> WORK INSTRUCTIONS: From start to end, write out the following data exactly, apart from its images.

*** Opening MATERIAL FOR THE TASK ***

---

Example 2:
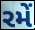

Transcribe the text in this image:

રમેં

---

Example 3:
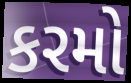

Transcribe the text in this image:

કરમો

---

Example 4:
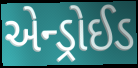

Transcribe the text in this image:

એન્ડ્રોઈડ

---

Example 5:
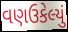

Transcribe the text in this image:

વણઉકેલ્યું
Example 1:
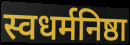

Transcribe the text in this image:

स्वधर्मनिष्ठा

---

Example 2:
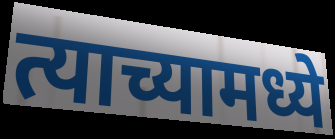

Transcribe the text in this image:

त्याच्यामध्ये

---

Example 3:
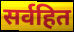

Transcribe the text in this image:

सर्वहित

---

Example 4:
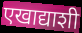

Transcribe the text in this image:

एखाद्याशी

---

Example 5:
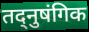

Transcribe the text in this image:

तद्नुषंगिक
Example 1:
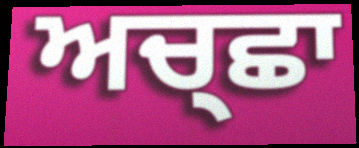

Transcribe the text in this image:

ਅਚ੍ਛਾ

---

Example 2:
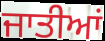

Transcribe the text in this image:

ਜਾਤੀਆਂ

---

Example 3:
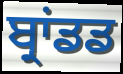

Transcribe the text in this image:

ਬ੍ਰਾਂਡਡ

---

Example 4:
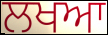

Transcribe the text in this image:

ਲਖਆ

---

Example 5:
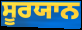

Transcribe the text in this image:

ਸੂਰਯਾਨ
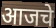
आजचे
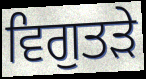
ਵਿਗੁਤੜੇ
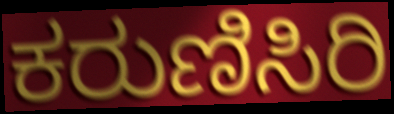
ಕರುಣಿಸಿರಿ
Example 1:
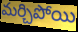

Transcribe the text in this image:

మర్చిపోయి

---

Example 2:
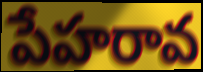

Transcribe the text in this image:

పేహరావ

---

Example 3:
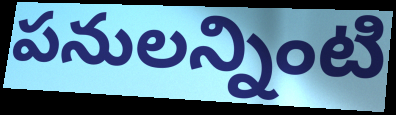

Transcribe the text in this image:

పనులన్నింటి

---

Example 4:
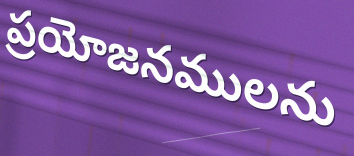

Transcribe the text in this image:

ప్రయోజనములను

*** Closing MATERIAL FOR THE TASK ***

> RESULT OF THE TASK:
---

Example 2:

Transcribe the text in this image:

રમેં

---

Example 3:

Transcribe the text in this image:

કરમો

---

Example 4:

Transcribe the text in this image:

એન્ડ્રોઈડ

---

Example 5:

Transcribe the text in this image:

વણઉકેલ્યું
Example 1:

Transcribe the text in this image:

स्वधर्मनिष्ठा

---

Example 2:

Transcribe the text in this image:

त्याच्यामध्ये

---

Example 3:

Transcribe the text in this image:

सर्वहित

---

Example 4:

Transcribe the text in this image:

एखाद्याशी

---

Example 5:

Transcribe the text in this image:

तद्नुषंगिक
Example 1:

Transcribe the text in this image:

ਅਚ੍ਛਾ

---

Example 2:

Transcribe the text in this image:

ਜਾਤੀਆਂ

---

Example 3:

Transcribe the text in this image:

ਬ੍ਰਾਂਡਡ

---

Example 4:

Transcribe the text in this image:

ਲਖਆ

---

Example 5:

Transcribe the text in this image:

ਸੂਰਯਾਨ
आजचे
ਵਿਗੁਤੜੇ
ಕರುಣಿಸಿರಿ
Example 1:

Transcribe the text in this image:

మర్చిపోయి

---

Example 2:

Transcribe the text in this image:

పేహరావ

---

Example 3:

Transcribe the text in this image:

పనులన్నింటి

---

Example 4:

Transcribe the text in this image:

ప్రయోజనములను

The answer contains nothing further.